THE STORY
Dave Lamb and MorganEve Swain met in the summer of 2008, while touring up the East Coast with their respective musical projects. They shared four shows together; a week later, Dave moved in with MorganEve, and MorganEve became the other half of Brown Bird.
Brown Bird, which Dave began in 2003 and which underwent several personnel changes before settling as a duo, released six full-length records and two E.P’s in its 11 years of existence. Musically, Lamb consistently bent the boundaries of the genres imposed on him, and challenged his abilities as a performer and writer, always determined to produce the best music he could. Likewise, MorganEve, whose primary instrument is violin, expanded to playing cello, upright bass, viola and electric bass in her years with Lamb. Always insisting that they were “not a folk band”, Brown Bird pulled inspiration from the music they loved— Middle-Eastern psych-rock from the ‘60s and ‘70s, intricate post-metal, the music of the Balkan gypsies— and paired it with lyrics that illustrated and questioned the world around them.

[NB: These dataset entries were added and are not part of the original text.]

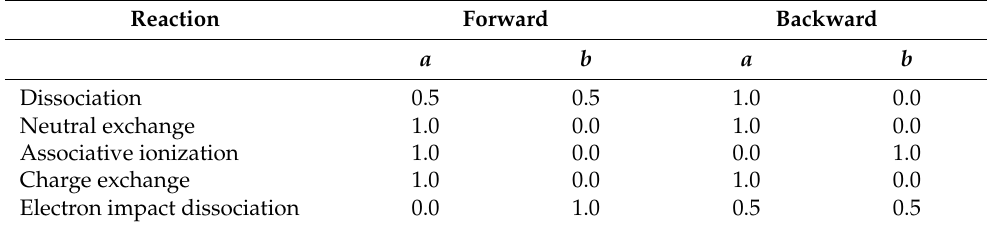
Table 2. Weight factors of the controlling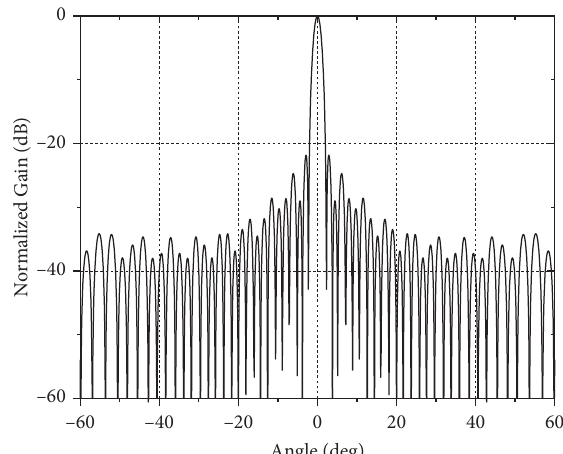
Figure 6: The calculated radiation pattern based on the optimi- zation results.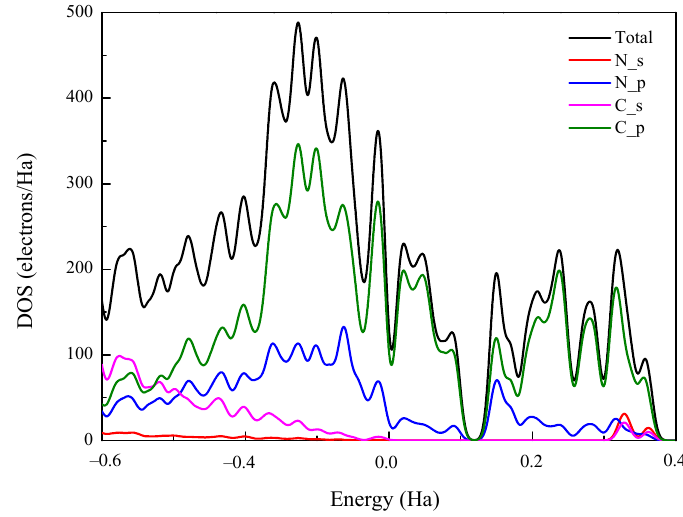
Figure 3. The density of state analyses of the N-MGN structures.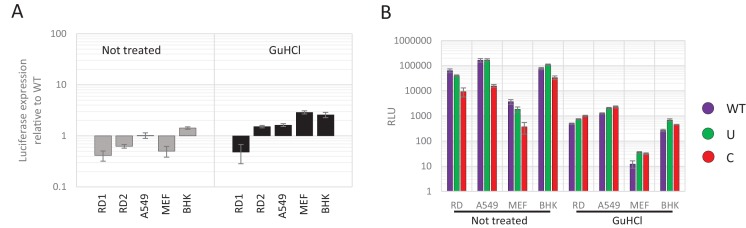
Reduced replication of E7 replicon RNA with increased CpG and UpA dinucleotides is not the result of reduced translation.(A) Indicated cell types were transfected with E7 replicon RNA with either the WT or UpA-high ncR1 sequence. RD1 shows the six hour time point from panel A and B, while RD2 is a second independent experiment in RD cells. Cells were either treated with GuHCl or left untreated. At six hpt luciferase expression was measured. Bars show the fold change in luciferase expression of the E7 replicon with the UpA-high ncR1 relative from that of their respective not treated or GuHCl treated WT. (B) Raw luciferase values from Figure 4D and Figure 4—figure supplement 1A. Bars represent the mean of three biological replicates. Error bars represent one standard error of the mean.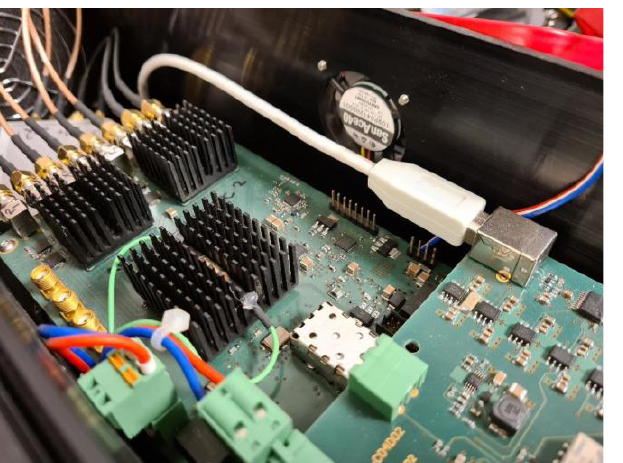
Fig. 5 Digitization card FD-17 with the FPGA (Virtex 6) and two ADC converters with a resolution of 12 bits and a sampling frequency of 500 MS/s containing four differential pair inputs and Ethernet output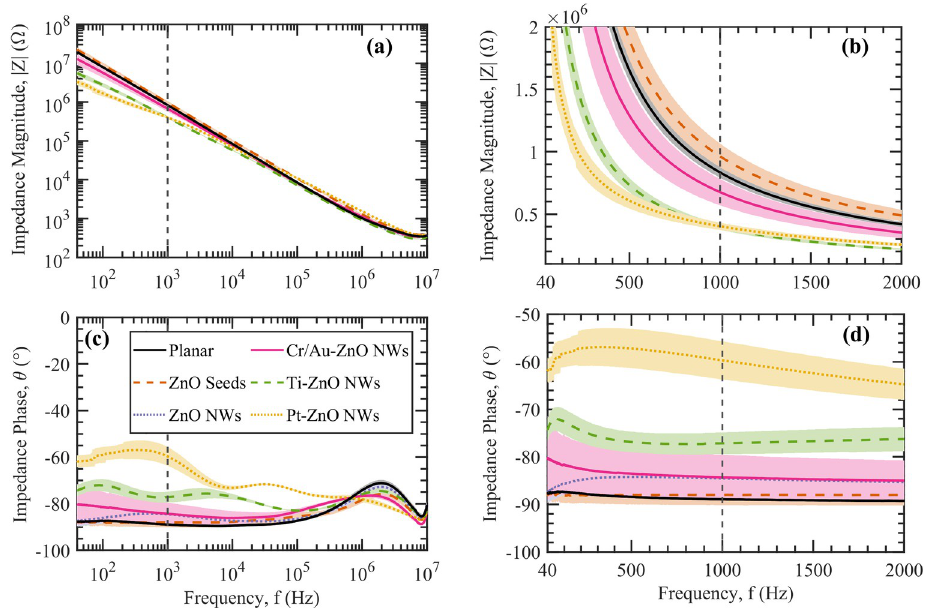
Fig 8. Electrochemical impedance spectroscopy (EIS) of microelectrodes with metal encapsulated ZnO NWs. (a, b) Impedance magnitude and (c, d) impedance phase are plotted vs frequency with dashed lines indicating the frequency of 1 kHz. (b) and (d) show the electrochemical impedance magnitude and phase, respectively for the frequency range of 40 Hz to 2 kHz in linear scale. Error shades represent one standard deviation (N � 20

In May of 2013, while on tour in support of Fits of Reason, Dave, who had experienced several months of flu-like symptoms and anemia, was diagnosed with leukemia. He received a successful bone marrow transplant that September, but in March 2014, suffered an aggressive leukemic relapse. On April 5th, 2014, Dave Lamb succumbed to the disease, surrounded by family, friends and music.
During the year following his diagnosis and transplant, Dave had used his recovery time as an unexpected opportunity to delve into writing. Confined to their RI apartment, Dave and MorganEve spent the year planning for the next album, and the next tour. During the summer of 2014, MorganEve used the demos they had recorded at home and enlisted her friend, engineer Seth Manchester to combine newly recorded parts with the at-home recordings. The following Spring, MorganEve released Brown Bird’s final effort, Axis Mundi, on Supply & Demand Music.
MorganEve has since continued writing and recording music, now under the name The Huntress and Holder of Hands.